Check out our recent IEEE Transactions on Audio, Speech, and Language Processing article on automatic sememe knowledge base construction.
Sememes are the smallest and indivisible semantic units of word meaning. A predefined set of sememes is theoretically considered “the periodic table” of meaning in a natural language. However, unlike chemistry, the composition of the ultimate sememe set and optimal annotation of words with the elements of that set are open problems in language.
Understanding semantics of language through the sememes is of fundamental importance to bolster the performance of a wide variety of high-level NLP applications, including today’s popular language models. Hence, linguistic experts are spending significant effort to manually determine this implicit and encompassing sememe set.
In our article, we proposed the first automatic method for sememe set generation by using techniques like matrix factorization and topic modeling, utilizing tools such as Non-Negative Matrix Factorization (NMF), Latent Semantic Analysis (LSA), and Latent Dirichlet Allocation (LDA).
The proposed method requires only a readily available dictionary and enhances the efficiency and scalability of generic sememe set construction. A fully computational and automatic way of devising sememe sets from readily available dictionaries can open up research directions and accelerate the existing ones where sememe knowledge is used to improve a wide range of high-level NLP tasks.
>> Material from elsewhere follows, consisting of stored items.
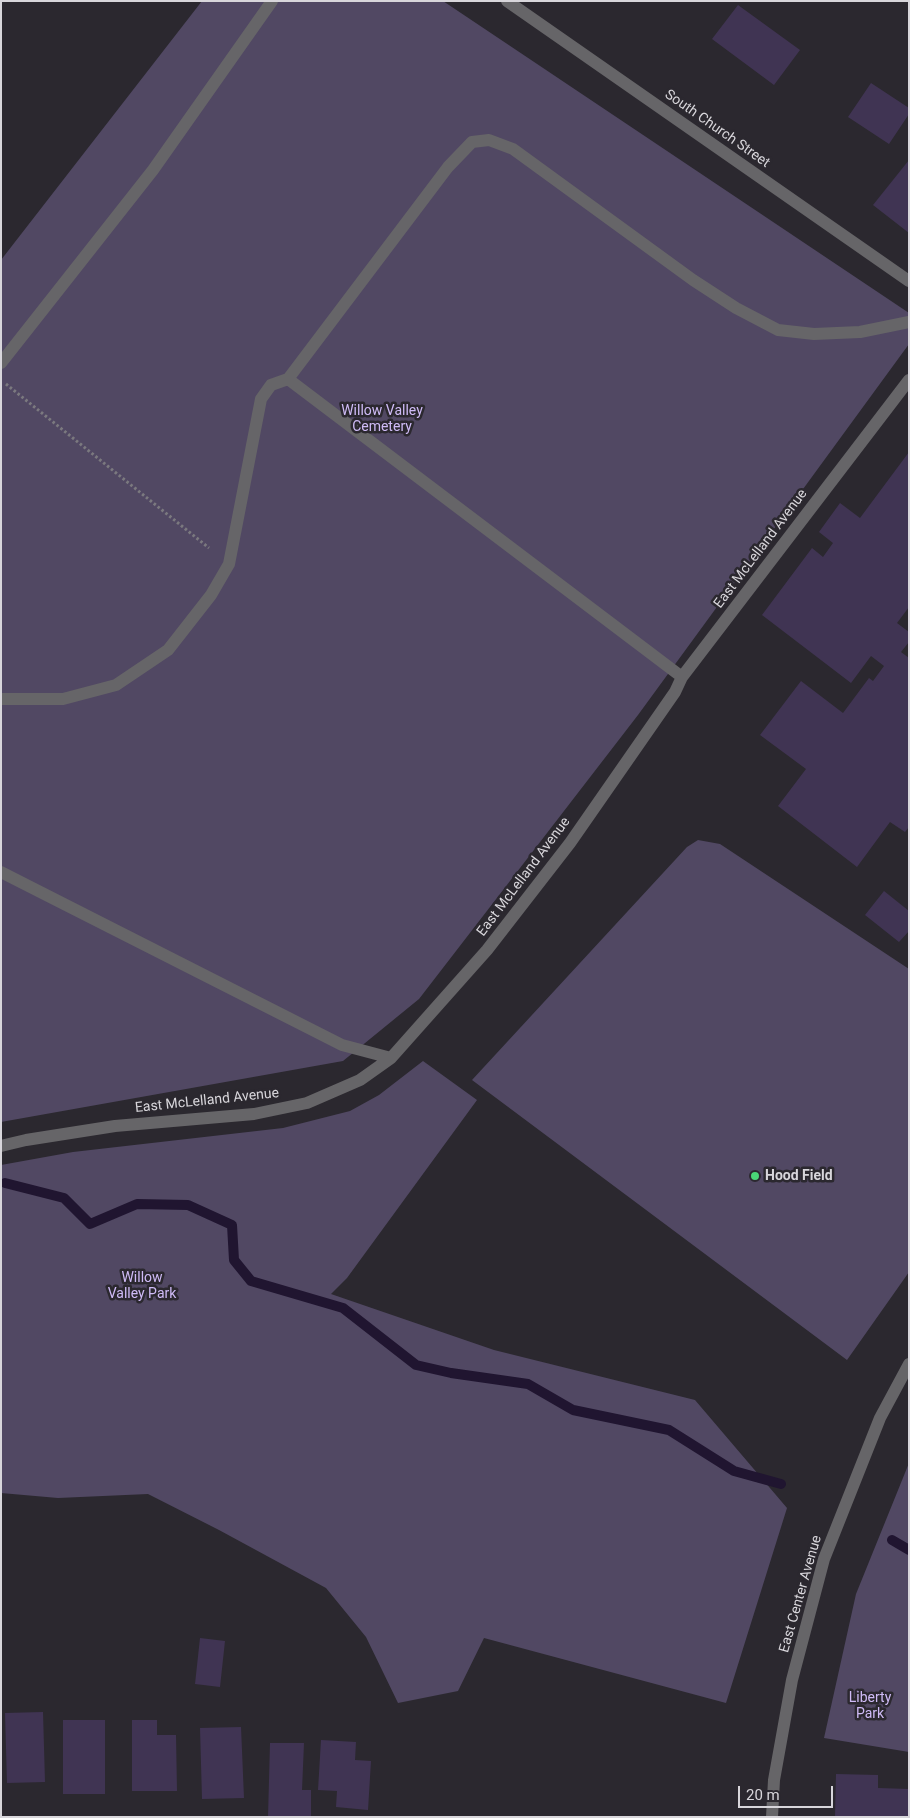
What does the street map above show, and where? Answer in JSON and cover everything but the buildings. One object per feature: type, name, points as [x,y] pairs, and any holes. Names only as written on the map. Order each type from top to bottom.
[{"type":"street","points":[[1,363],[153,170],[272,1]]},
{"type":"street","name":"South Church Street","points":[[507,1],[909,282]]},
{"type":"street","points":[[1,699],[63,699],[116,686],[168,650],[211,595],[228,564],[261,399],[271,385],[288,379],[448,167],[472,142],[490,140],[513,149],[700,285],[736,308],[778,330],[814,334],[860,332],[909,322]]},
{"type":"street","points":[[288,379],[682,677]]},
{"type":"street","name":"East McLelland Avenue","points":[[1,1146],[26,1140],[115,1126],[254,1114],[307,1104],[360,1080],[391,1058],[487,950],[570,843],[675,692],[682,677],[909,380]]},
{"type":"street","points":[[1,872],[342,1045],[391,1058]]},
{"type":"street","name":"East Center Avenue","points":[[772,1817],[774,1780],[792,1680],[824,1559],[880,1418],[909,1364]]},
{"type":"path","points":[[1,380],[228,564]]},
{"type":"green space","name":"Willow Valley Cemetery","points":[[202,1],[443,1],[909,313],[909,344],[638,715],[419,999],[343,1061],[1,1122],[1,260]]},
{"type":"green space","name":"Hood Field","points":[[698,840],[720,844],[909,969],[909,1272],[847,1360],[472,1080],[687,847]]},
{"type":"green space","name":"Willow Valley Park","points":[[423,1061],[477,1100],[347,1278],[331,1294],[494,1350],[695,1400],[787,1508],[726,1703],[484,1638],[458,1691],[398,1703],[366,1637],[326,1588],[219,1530],[148,1494],[58,1498],[1,1493],[1,1165],[73,1152],[283,1128],[350,1111],[379,1095]]},
{"type":"green space","name":"Liberty Park","points":[[909,1463],[909,1752],[824,1738],[856,1594]]},
{"type":"waterway","points":[[5,1183],[64,1198],[90,1224],[137,1204],[188,1205],[232,1225],[234,1260],[251,1281],[343,1308],[416,1365],[451,1373],[528,1384],[573,1410],[669,1430],[734,1471],[781,1484]]},
{"type":"waterway","points":[[892,1540],[909,1550]]},
{"type":"place","name":"Hood Field","points":[[755,1176]]}]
Paper: https://ieeexplore.ieee.org/document/10375764
Code: https://github.com/koc-lab/mrd2skb
Abstract:
Sememes are the minimum semantic units of natural languages. Words annotated with sememes are organized into Sememe Knowledge Bases (SKBs). SKBs are successfully applied to various high-level language processing tasks as external knowledge bases. However, existing SKBs are manually or semi-manually constructed by linguistic experts over long periods, inhibiting their widespread utilization, updating, and expansion. To automatically construct an SKB from Machine-Readable Dictionaries (MRDs), which are readily available, we propose MRD2SKB as an automatic SKB generation approach. Well-established MRDs exist, and their construction is much simpler than SKBs. Therefore, the proposed MRD2SKB allows for fast, flexible, and extendable generation of SKBs. Building upon matrix factorization and topic modeling, we proposed several variants of MRD2SKB and constructed SKBs fully automatically. Both quantitative and qualitative results of extensive experiments are presented to demonstrate that the performances of the proposed automatically created SKBs are on par with manually and semi-manually prepared SKBs.